### What you should do
Repeat everything from the first line of the listing below through the line that contains "启动\(纳秒\)**|通过调用 Direct3D API", exactly. Leave out pictures.

### Exercise data
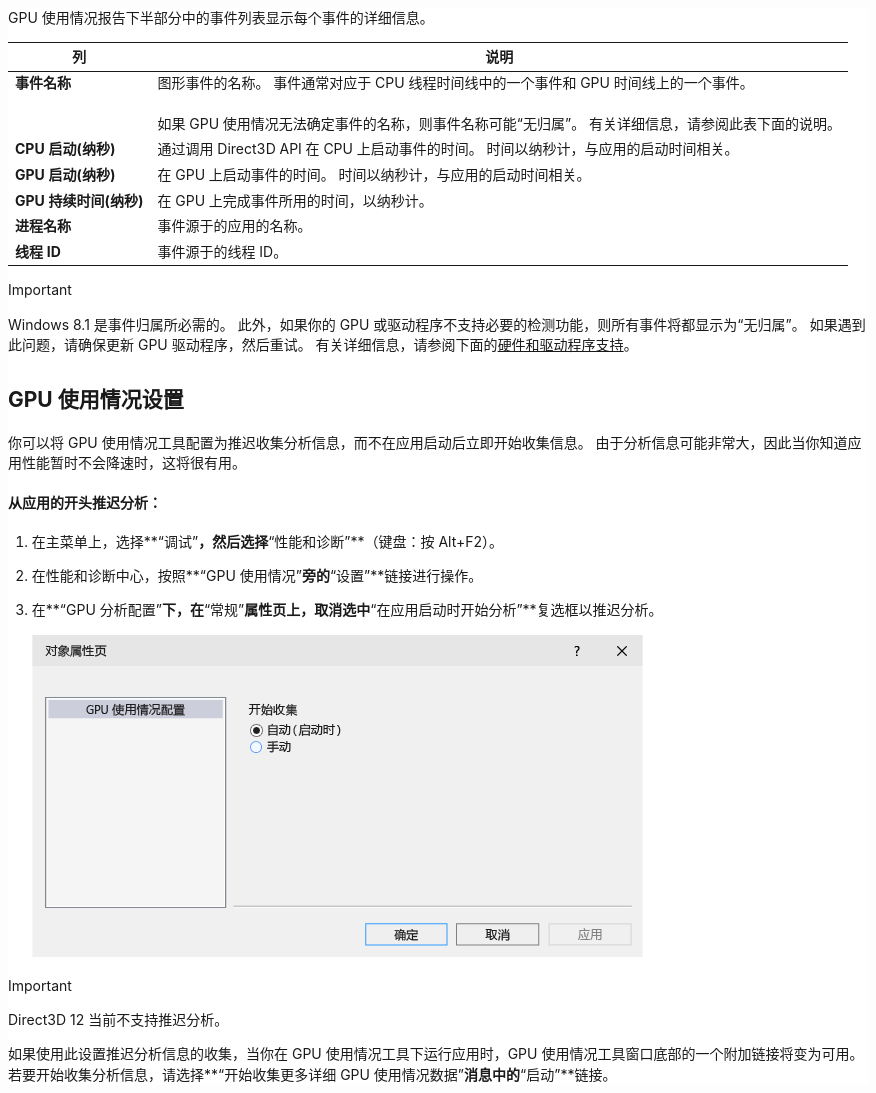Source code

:  GPU 使用情况报告下半部分中的事件列表显示每个事件的详细信息。  
  
|列|说明|  
|-------|--------|  
|**事件名称**|图形事件的名称。  事件通常对应于 CPU 线程时间线中的一个事件和 GPU 时间线上的一个事件。<br /><br /> 如果 GPU 使用情况无法确定事件的名称，则事件名称可能“无归属”。  有关详细信息，请参阅此表下面的说明。|  
|**CPU 启动\(纳秒\)**|通过调用 Direct3D API 在 CPU 上启动事件的时间。  时间以纳秒计，与应用的启动时间相关。|  
|**GPU 启动\(纳秒\)**|在 GPU 上启动事件的时间。  时间以纳秒计，与应用的启动时间相关。|  
|**GPU 持续时间\(纳秒\)**|在 GPU 上完成事件所用的时间，以纳秒计。|  
|**进程名称**|事件源于的应用的名称。|  
|**线程 ID**|事件源于的线程 ID。|  
  
> [!IMPORTANT]
>  Windows 8.1 是事件归属所必需的。  此外，如果你的 GPU 或驱动程序不支持必要的检测功能，则所有事件将都显示为“无归属”。  如果遇到此问题，请确保更新 GPU 驱动程序，然后重试。  有关详细信息，请参阅下面的[硬件和驱动程序支持](#hwsupport)。  
  
## GPU 使用情况设置  
 你可以将 GPU 使用情况工具配置为推迟收集分析信息，而不在应用启动后立即开始收集信息。  由于分析信息可能非常大，因此当你知道应用性能暂时不会降速时，这将很有用。  
  
#### 从应用的开头推迟分析：  
  
1.  在主菜单上，选择**“调试”**，然后选择**“性能和诊断”**（键盘：按 Alt\+F2）。  
  
2.  在性能和诊断中心，按照**“GPU 使用情况”**旁的**“设置”**链接进行操作。  
  
3.  在**“GPU 分析配置”**下，在**“常规”**属性页上，取消选中**“在应用启动时开始分析”**复选框以推迟分析。  
  
     ![配置 GPU 使用情况收集何时开始](../debugger/media/gfx_diag_gpu_usage_config.png "gfx\_diag\_gpu\_usage\_config")  
  
> [!IMPORTANT]
>  Direct3D 12 当前不支持推迟分析。  
  
 如果使用此设置推迟分析信息的收集，当你在 GPU 使用情况工具下运行应用时，GPU 使用情况工具窗口底部的一个附加链接将变为可用。  若要开始收集分析信息，请选择**“开始收集更多详细 GPU 使用情况数据”**消息中的**“启动”**链接。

### Output for this task
Source code

:  GPU 使用情况报告下半部分中的事件列表显示每个事件的详细信息。  
  
|列|说明|  
|-------|--------|  
|**事件名称**|图形事件的名称。  事件通常对应于 CPU 线程时间线中的一个事件和 GPU 时间线上的一个事件。<br /><br /> 如果 GPU 使用情况无法确定事件的名称，则事件名称可能“无归属”。  有关详细信息，请参阅此表下面的说明。|  
|**CPU 启动\(纳秒\)**|通过调用 Direct3D API 在 CPU 上启动事件的时间。  时间以纳秒计，与应用的启动时间相关。|  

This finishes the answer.